[Dataset records]
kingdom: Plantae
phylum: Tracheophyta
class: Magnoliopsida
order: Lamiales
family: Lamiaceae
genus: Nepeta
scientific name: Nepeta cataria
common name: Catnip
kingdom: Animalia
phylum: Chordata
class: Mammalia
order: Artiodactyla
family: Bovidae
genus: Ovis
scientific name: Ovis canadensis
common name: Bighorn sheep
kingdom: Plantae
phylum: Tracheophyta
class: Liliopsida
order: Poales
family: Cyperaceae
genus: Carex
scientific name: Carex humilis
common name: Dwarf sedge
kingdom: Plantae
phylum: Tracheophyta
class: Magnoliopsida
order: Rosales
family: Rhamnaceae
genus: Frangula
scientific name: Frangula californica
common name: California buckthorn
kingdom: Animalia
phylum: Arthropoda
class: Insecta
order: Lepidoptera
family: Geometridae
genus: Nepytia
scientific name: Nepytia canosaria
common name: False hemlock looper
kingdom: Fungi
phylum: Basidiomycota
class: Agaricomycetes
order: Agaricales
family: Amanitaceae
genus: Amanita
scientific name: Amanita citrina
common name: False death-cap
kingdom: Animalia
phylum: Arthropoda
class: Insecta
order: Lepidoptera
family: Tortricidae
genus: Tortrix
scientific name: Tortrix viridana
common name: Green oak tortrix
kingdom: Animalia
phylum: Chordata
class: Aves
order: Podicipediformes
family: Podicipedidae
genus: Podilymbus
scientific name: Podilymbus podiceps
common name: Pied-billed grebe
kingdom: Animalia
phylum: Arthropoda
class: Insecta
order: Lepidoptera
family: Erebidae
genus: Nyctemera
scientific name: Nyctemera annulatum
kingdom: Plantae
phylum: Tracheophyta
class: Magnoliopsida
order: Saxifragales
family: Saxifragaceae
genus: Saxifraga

EXERCISE REQUIREMENTS:
Reproduce every line of the records above without altering anything.

COMPLETE ANSWER:
kingdom: Plantae
phylum: Tracheophyta
class: Magnoliopsida
order: Lamiales
family: Lamiaceae
genus: Nepeta
scientific name: Nepeta cataria
common name: Catnip
kingdom: Animalia
phylum: Chordata
class: Mammalia
order: Artiodactyla
family: Bovidae
genus: Ovis
scientific name: Ovis canadensis
common name: Bighorn sheep
kingdom: Plantae
phylum: Tracheophyta
class: Liliopsida
order: Poales
family: Cyperaceae
genus: Carex
scientific name: Carex humilis
common name: Dwarf sedge
kingdom: Plantae
phylum: Tracheophyta
class: Magnoliopsida
order: Rosales
family: Rhamnaceae
genus: Frangula
scientific name: Frangula californica
common name: California buckthorn
kingdom: Animalia
phylum: Arthropoda
class: Insecta
order: Lepidoptera
family: Geometridae
genus: Nepytia
scientific name: Nepytia canosaria
common name: False hemlock looper
kingdom: Fungi
phylum: Basidiomycota
class: Agaricomycetes
order: Agaricales
family: Amanitaceae
genus: Amanita
scientific name: Amanita citrina
common name: False death-cap
kingdom: Animalia
phylum: Arthropoda
class: Insecta
order: Lepidoptera
family: Tortricidae
genus: Tortrix
scientific name: Tortrix viridana
common name: Green oak tortrix
kingdom: Animalia
phylum: Chordata
class: Aves
order: Podicipediformes
family: Podicipedidae
genus: Podilymbus
scientific name: Podilymbus podiceps
common name: Pied-billed grebe
kingdom: Animalia
phylum: Arthropoda
class: Insecta
order: Lepidoptera
family: Erebidae
genus: Nyctemera
scientific name: Nyctemera annulatum
kingdom: Plantae
phylum: Tracheophyta
class: Magnoliopsida
order: Saxifragales
family: Saxifragaceae
genus: Saxifraga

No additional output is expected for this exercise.